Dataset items
<<<<

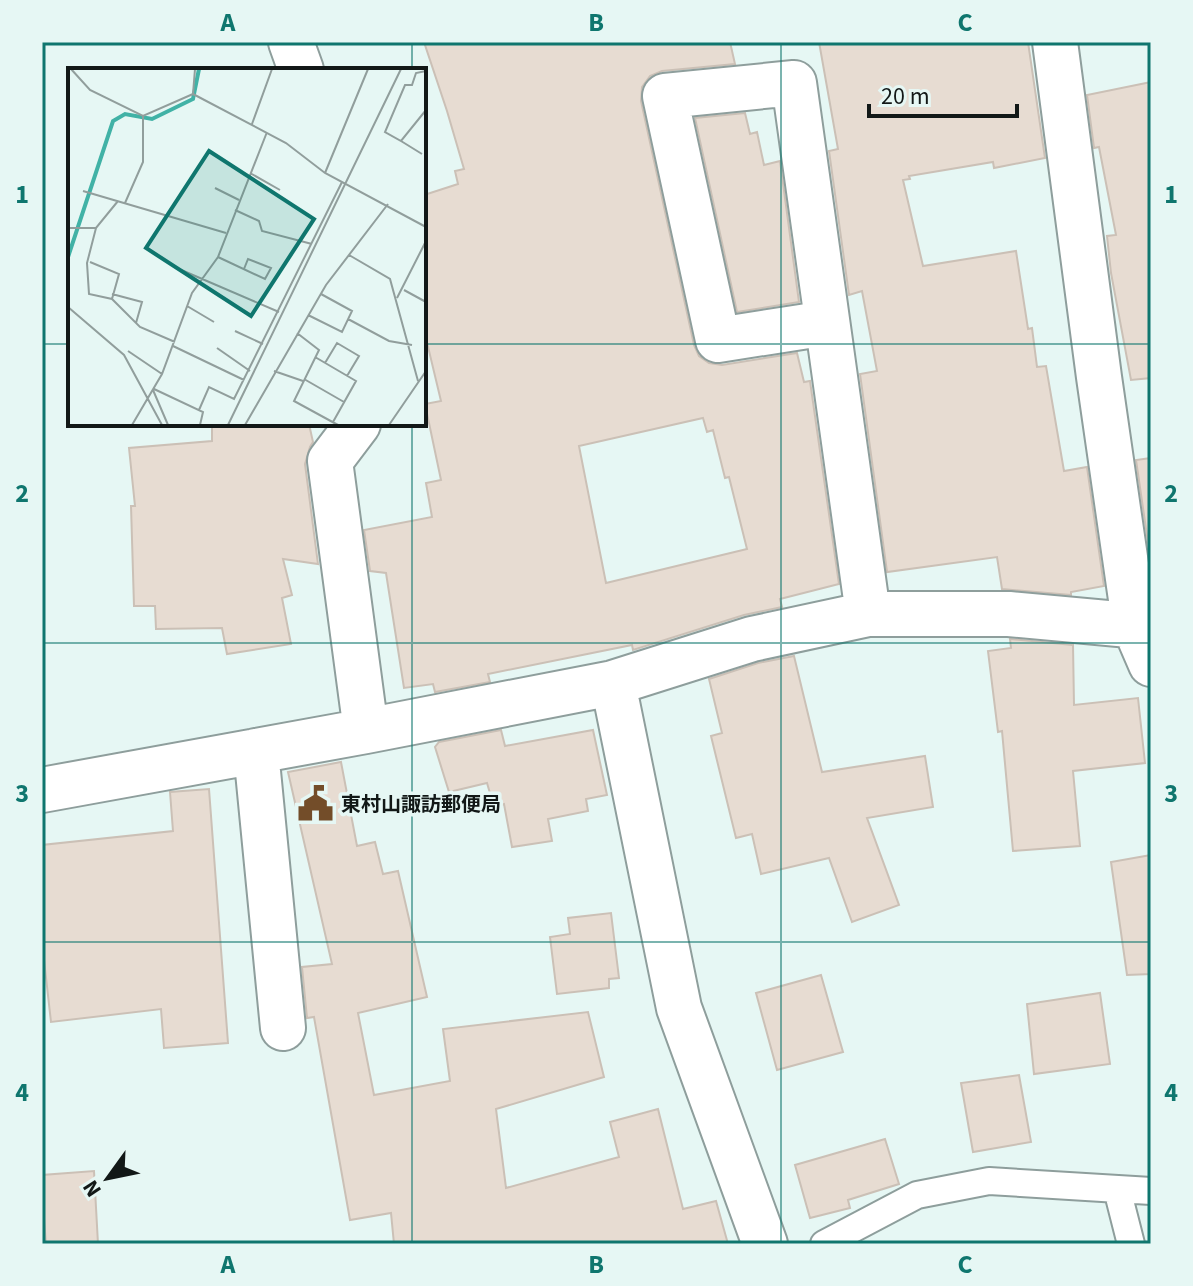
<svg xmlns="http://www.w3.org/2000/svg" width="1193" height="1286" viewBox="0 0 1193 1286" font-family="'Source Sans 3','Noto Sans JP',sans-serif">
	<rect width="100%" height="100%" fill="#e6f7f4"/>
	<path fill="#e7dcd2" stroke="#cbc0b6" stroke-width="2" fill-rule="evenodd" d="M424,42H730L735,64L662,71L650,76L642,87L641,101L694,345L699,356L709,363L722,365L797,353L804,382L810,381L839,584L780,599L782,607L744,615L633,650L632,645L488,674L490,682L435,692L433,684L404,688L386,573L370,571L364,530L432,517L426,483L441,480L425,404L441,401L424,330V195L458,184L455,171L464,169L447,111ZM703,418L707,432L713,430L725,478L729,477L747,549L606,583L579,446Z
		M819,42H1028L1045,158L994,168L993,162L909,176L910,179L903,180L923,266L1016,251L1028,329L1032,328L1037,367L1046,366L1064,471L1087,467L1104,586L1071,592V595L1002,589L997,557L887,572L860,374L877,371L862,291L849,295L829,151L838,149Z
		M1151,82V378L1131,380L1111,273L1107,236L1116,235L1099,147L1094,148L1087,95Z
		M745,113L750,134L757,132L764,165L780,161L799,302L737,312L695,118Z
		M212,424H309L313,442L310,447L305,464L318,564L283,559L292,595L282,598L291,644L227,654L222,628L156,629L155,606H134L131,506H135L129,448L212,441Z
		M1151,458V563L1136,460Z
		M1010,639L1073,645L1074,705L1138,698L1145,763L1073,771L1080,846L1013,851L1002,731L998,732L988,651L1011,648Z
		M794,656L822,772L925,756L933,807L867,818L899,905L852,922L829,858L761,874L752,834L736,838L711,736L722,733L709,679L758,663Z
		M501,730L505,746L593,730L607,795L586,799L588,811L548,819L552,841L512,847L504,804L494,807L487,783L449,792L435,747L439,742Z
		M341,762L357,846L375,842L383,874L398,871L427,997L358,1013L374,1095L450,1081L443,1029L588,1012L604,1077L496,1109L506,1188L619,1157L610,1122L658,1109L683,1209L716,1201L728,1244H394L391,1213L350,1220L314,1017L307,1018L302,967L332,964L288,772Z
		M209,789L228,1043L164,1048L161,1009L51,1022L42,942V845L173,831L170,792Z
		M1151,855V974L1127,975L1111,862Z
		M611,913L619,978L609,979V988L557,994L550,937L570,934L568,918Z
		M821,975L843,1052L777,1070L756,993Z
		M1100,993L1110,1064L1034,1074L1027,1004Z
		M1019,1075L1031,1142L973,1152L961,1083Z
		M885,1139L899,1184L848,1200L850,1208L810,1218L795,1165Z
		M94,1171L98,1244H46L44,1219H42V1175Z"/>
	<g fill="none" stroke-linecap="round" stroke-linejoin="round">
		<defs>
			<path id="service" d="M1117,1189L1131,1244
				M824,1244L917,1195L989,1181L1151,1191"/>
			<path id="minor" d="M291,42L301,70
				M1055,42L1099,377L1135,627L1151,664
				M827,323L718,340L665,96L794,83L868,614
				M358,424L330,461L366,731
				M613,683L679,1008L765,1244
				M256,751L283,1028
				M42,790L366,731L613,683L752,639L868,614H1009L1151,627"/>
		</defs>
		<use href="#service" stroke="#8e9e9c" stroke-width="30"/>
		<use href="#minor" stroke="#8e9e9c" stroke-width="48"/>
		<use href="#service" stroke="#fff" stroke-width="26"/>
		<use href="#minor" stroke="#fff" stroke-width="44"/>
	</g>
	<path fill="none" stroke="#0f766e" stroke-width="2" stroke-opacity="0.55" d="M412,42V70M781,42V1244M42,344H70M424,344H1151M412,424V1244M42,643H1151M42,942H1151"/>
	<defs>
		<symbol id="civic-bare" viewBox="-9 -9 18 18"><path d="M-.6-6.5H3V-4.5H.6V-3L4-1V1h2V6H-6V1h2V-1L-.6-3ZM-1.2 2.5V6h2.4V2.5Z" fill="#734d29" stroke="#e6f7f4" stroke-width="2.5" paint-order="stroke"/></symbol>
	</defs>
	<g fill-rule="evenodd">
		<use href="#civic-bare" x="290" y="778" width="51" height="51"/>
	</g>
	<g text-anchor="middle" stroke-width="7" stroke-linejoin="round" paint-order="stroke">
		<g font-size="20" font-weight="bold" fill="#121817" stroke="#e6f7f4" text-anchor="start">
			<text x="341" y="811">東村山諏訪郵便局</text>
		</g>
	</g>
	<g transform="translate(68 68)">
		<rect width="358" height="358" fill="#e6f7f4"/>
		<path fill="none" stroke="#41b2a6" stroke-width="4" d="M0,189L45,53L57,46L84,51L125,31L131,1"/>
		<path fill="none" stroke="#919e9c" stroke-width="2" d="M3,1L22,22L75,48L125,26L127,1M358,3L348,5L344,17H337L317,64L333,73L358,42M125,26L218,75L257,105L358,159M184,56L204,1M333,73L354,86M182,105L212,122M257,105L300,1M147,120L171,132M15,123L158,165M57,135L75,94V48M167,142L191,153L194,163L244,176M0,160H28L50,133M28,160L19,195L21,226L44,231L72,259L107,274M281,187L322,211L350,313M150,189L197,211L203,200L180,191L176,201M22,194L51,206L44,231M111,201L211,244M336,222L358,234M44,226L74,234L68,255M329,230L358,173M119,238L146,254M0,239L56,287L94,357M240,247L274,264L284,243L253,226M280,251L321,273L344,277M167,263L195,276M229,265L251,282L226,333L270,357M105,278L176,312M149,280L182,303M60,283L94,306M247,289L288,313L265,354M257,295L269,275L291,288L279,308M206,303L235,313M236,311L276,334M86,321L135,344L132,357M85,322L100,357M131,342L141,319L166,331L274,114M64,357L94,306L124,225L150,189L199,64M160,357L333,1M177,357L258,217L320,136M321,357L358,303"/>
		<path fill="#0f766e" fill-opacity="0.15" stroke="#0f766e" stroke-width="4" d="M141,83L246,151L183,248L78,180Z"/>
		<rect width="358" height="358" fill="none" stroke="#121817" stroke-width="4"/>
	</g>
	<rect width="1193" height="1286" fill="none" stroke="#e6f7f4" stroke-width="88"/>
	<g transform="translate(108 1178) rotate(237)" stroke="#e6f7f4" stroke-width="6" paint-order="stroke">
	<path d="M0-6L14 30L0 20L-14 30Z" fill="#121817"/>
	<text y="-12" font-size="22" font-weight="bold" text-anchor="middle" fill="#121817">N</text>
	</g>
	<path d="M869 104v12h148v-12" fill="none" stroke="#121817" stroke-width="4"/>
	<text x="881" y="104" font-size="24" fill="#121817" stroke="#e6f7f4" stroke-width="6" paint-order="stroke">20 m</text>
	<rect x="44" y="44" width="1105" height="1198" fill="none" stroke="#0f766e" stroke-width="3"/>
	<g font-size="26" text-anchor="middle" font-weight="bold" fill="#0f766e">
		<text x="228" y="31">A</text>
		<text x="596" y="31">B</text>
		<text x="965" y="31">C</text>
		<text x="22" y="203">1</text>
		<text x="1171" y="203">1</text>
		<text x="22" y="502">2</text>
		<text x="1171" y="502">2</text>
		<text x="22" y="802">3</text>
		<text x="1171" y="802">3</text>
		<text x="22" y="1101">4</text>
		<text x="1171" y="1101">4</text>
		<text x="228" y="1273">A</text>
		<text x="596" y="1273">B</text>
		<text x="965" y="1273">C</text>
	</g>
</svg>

>>>>

▸ WHAT TO DO: Every line of the data above is to be repeated exactly; the images are to be left out.

▸ RESPONSE TO THIS EXERCISE:
<svg xmlns="http://www.w3.org/2000/svg" width="1193" height="1286" viewBox="0 0 1193 1286" font-family="'Source Sans 3','Noto Sans JP',sans-serif">
	<rect width="100%" height="100%" fill="#e6f7f4"/>
	<path fill="#e7dcd2" stroke="#cbc0b6" stroke-width="2" fill-rule="evenodd" d="M424,42H730L735,64L662,71L650,76L642,87L641,101L694,345L699,356L709,363L722,365L797,353L804,382L810,381L839,584L780,599L782,607L744,615L633,650L632,645L488,674L490,682L435,692L433,684L404,688L386,573L370,571L364,530L432,517L426,483L441,480L425,404L441,401L424,330V195L458,184L455,171L464,169L447,111ZM703,418L707,432L713,430L725,478L729,477L747,549L606,583L579,446Z
		M819,42H1028L1045,158L994,168L993,162L909,176L910,179L903,180L923,266L1016,251L1028,329L1032,328L1037,367L1046,366L1064,471L1087,467L1104,586L1071,592V595L1002,589L997,557L887,572L860,374L877,371L862,291L849,295L829,151L838,149Z
		M1151,82V378L1131,380L1111,273L1107,236L1116,235L1099,147L1094,148L1087,95Z
		M745,113L750,134L757,132L764,165L780,161L799,302L737,312L695,118Z
		M212,424H309L313,442L310,447L305,464L318,564L283,559L292,595L282,598L291,644L227,654L222,628L156,629L155,606H134L131,506H135L129,448L212,441Z
		M1151,458V563L1136,460Z
		M1010,639L1073,645L1074,705L1138,698L1145,763L1073,771L1080,846L1013,851L1002,731L998,732L988,651L1011,648Z
		M794,656L822,772L925,756L933,807L867,818L899,905L852,922L829,858L761,874L752,834L736,838L711,736L722,733L709,679L758,663Z
		M501,730L505,746L593,730L607,795L586,799L588,811L548,819L552,841L512,847L504,804L494,807L487,783L449,792L435,747L439,742Z
		M341,762L357,846L375,842L383,874L398,871L427,997L358,1013L374,1095L450,1081L443,1029L588,1012L604,1077L496,1109L506,1188L619,1157L610,1122L658,1109L683,1209L716,1201L728,1244H394L391,1213L350,1220L314,1017L307,1018L302,967L332,964L288,772Z
		M209,789L228,1043L164,1048L161,1009L51,1022L42,942V845L173,831L170,792Z
		M1151,855V974L1127,975L1111,862Z
		M611,913L619,978L609,979V988L557,994L550,937L570,934L568,918Z
		M821,975L843,1052L777,1070L756,993Z
		M1100,993L1110,1064L1034,1074L1027,1004Z
		M1019,1075L1031,1142L973,1152L961,1083Z
		M885,1139L899,1184L848,1200L850,1208L810,1218L795,1165Z
		M94,1171L98,1244H46L44,1219H42V1175Z"/>
	<g fill="none" stroke-linecap="round" stroke-linejoin="round">
		<defs>
			<path id="service" d="M1117,1189L1131,1244
				M824,1244L917,1195L989,1181L1151,1191"/>
			<path id="minor" d="M291,42L301,70
				M1055,42L1099,377L1135,627L1151,664
				M827,323L718,340L665,96L794,83L868,614
				M358,424L330,461L366,731
				M613,683L679,1008L765,1244
				M256,751L283,1028
				M42,790L366,731L613,683L752,639L868,614H1009L1151,627"/>
		</defs>
		<use href="#service" stroke="#8e9e9c" stroke-width="30"/>
		<use href="#minor" stroke="#8e9e9c" stroke-width="48"/>
		<use href="#service" stroke="#fff" stroke-width="26"/>
		<use href="#minor" stroke="#fff" stroke-width="44"/>
	</g>
	<path fill="none" stroke="#0f766e" stroke-width="2" stroke-opacity="0.55" d="M412,42V70M781,42V1244M42,344H70M424,344H1151M412,424V1244M42,643H1151M42,942H1151"/>
	<defs>
		<symbol id="civic-bare" viewBox="-9 -9 18 18"><path d="M-.6-6.5H3V-4.5H.6V-3L4-1V1h2V6H-6V1h2V-1L-.6-3ZM-1.2 2.5V6h2.4V2.5Z" fill="#734d29" stroke="#e6f7f4" stroke-width="2.5" paint-order="stroke"/></symbol>
	</defs>
	<g fill-rule="evenodd">
		<use href="#civic-bare" x="290" y="778" width="51" height="51"/>
	</g>
	<g text-anchor="middle" stroke-width="7" stroke-linejoin="round" paint-order="stroke">
		<g font-size="20" font-weight="bold" fill="#121817" stroke="#e6f7f4" text-anchor="start">
			<text x="341" y="811">東村山諏訪郵便局</text>
		</g>
	</g>
	<g transform="translate(68 68)">
		<rect width="358" height="358" fill="#e6f7f4"/>
		<path fill="none" stroke="#41b2a6" stroke-width="4" d="M0,189L45,53L57,46L84,51L125,31L131,1"/>
		<path fill="none" stroke="#919e9c" stroke-width="2" d="M3,1L22,22L75,48L125,26L127,1M358,3L348,5L344,17H337L317,64L333,73L358,42M125,26L218,75L257,105L358,159M184,56L204,1M333,73L354,86M182,105L212,122M257,105L300,1M147,120L171,132M15,123L158,165M57,135L75,94V48M167,142L191,153L194,163L244,176M0,160H28L50,133M28,160L19,195L21,226L44,231L72,259L107,274M281,187L322,211L350,313M150,189L197,211L203,200L180,191L176,201M22,194L51,206L44,231M111,201L211,244M336,222L358,234M44,226L74,234L68,255M329,230L358,173M119,238L146,254M0,239L56,287L94,357M240,247L274,264L284,243L253,226M280,251L321,273L344,277M167,263L195,276M229,265L251,282L226,333L270,357M105,278L176,312M149,280L182,303M60,283L94,306M247,289L288,313L265,354M257,295L269,275L291,288L279,308M206,303L235,313M236,311L276,334M86,321L135,344L132,357M85,322L100,357M131,342L141,319L166,331L274,114M64,357L94,306L124,225L150,189L199,64M160,357L333,1M177,357L258,217L320,136M321,357L358,303"/>
		<path fill="#0f766e" fill-opacity="0.15" stroke="#0f766e" stroke-width="4" d="M141,83L246,151L183,248L78,180Z"/>
		<rect width="358" height="358" fill="none" stroke="#121817" stroke-width="4"/>
	</g>
	<rect width="1193" height="1286" fill="none" stroke="#e6f7f4" stroke-width="88"/>
	<g transform="translate(108 1178) rotate(237)" stroke="#e6f7f4" stroke-width="6" paint-order="stroke">
	<path d="M0-6L14 30L0 20L-14 30Z" fill="#121817"/>
	<text y="-12" font-size="22" font-weight="bold" text-anchor="middle" fill="#121817">N</text>
	</g>
	<path d="M869 104v12h148v-12" fill="none" stroke="#121817" stroke-width="4"/>
	<text x="881" y="104" font-size="24" fill="#121817" stroke="#e6f7f4" stroke-width="6" paint-order="stroke">20 m</text>
	<rect x="44" y="44" width="1105" height="1198" fill="none" stroke="#0f766e" stroke-width="3"/>
	<g font-size="26" text-anchor="middle" font-weight="bold" fill="#0f766e">
		<text x="228" y="31">A</text>
		<text x="596" y="31">B</text>
		<text x="965" y="31">C</text>
		<text x="22" y="203">1</text>
		<text x="1171" y="203">1</text>
		<text x="22" y="502">2</text>
		<text x="1171" y="502">2</text>
		<text x="22" y="802">3</text>
		<text x="1171" y="802">3</text>
		<text x="22" y="1101">4</text>
		<text x="1171" y="1101">4</text>
		<text x="228" y="1273">A</text>
		<text x="596" y="1273">B</text>
		<text x="965" y="1273">C</text>
	</g>
</svg>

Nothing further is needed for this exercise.